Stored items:
•••••
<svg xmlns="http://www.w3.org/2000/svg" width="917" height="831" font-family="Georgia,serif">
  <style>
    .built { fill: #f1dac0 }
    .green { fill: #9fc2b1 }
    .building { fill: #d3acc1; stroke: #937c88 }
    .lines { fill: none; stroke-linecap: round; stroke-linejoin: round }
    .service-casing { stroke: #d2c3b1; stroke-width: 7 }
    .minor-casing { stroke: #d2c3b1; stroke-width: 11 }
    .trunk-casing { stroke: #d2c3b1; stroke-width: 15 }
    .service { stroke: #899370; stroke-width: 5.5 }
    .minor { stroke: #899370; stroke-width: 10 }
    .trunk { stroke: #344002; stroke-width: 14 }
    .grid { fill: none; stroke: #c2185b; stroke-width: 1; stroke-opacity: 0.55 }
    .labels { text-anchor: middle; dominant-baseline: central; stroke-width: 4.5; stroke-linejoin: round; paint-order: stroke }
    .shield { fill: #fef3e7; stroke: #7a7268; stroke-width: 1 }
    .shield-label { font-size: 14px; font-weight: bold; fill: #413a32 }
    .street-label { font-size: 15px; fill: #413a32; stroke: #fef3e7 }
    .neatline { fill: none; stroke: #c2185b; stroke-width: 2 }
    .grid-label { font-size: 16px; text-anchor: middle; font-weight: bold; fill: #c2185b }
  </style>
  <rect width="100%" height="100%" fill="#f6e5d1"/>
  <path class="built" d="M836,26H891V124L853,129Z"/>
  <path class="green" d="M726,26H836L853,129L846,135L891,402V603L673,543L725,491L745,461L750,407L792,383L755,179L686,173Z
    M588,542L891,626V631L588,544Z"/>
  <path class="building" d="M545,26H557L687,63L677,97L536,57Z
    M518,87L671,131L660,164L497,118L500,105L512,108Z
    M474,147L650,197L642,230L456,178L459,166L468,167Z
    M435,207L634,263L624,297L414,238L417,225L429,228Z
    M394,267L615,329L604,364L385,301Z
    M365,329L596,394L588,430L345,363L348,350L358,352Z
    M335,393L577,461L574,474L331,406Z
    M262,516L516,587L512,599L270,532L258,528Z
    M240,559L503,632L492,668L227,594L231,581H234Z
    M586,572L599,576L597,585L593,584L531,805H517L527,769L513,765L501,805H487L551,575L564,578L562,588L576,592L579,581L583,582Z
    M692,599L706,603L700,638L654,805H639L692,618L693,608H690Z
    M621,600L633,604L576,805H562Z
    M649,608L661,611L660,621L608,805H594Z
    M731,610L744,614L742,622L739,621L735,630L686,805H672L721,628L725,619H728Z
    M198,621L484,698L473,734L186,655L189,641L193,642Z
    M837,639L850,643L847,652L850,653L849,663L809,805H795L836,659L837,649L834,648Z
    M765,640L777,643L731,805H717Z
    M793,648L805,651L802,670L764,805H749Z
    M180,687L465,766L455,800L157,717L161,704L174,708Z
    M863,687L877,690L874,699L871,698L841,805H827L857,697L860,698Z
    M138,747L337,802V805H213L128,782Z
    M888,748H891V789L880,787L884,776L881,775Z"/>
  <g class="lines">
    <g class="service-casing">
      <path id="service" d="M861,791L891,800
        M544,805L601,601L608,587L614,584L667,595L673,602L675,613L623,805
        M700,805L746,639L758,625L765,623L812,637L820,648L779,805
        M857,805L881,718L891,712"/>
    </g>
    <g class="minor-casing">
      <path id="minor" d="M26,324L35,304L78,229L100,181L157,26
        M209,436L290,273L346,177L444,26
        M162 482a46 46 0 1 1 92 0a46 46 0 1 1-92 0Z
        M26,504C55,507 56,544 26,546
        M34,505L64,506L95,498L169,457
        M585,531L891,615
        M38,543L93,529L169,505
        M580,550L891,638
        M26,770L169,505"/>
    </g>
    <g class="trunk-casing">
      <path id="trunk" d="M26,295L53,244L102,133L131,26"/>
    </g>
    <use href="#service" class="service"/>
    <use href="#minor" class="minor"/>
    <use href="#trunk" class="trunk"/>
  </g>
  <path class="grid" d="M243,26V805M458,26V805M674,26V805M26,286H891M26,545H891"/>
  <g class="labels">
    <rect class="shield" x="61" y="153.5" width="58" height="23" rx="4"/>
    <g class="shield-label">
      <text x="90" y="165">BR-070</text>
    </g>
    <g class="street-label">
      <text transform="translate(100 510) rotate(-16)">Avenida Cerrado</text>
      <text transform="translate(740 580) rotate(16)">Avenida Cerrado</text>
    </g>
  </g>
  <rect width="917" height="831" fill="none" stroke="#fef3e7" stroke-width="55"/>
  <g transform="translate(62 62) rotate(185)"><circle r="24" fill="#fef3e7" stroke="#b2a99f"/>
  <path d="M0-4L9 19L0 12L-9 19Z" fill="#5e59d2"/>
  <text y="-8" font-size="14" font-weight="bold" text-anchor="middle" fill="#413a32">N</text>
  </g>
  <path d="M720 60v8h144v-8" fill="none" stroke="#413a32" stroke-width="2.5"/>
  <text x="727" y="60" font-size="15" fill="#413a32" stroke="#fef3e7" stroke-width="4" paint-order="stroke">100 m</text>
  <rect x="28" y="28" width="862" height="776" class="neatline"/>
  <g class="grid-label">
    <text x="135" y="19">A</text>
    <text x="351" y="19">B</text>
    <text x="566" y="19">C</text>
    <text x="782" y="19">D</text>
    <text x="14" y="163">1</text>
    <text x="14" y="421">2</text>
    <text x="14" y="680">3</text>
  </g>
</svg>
•••••
▸ About this task: For every line above with the word "lines" in it, make a copy.

▸ Answer section:
    .lines { fill: none; stroke-linecap: round; stroke-linejoin: round }
  <g class="lines">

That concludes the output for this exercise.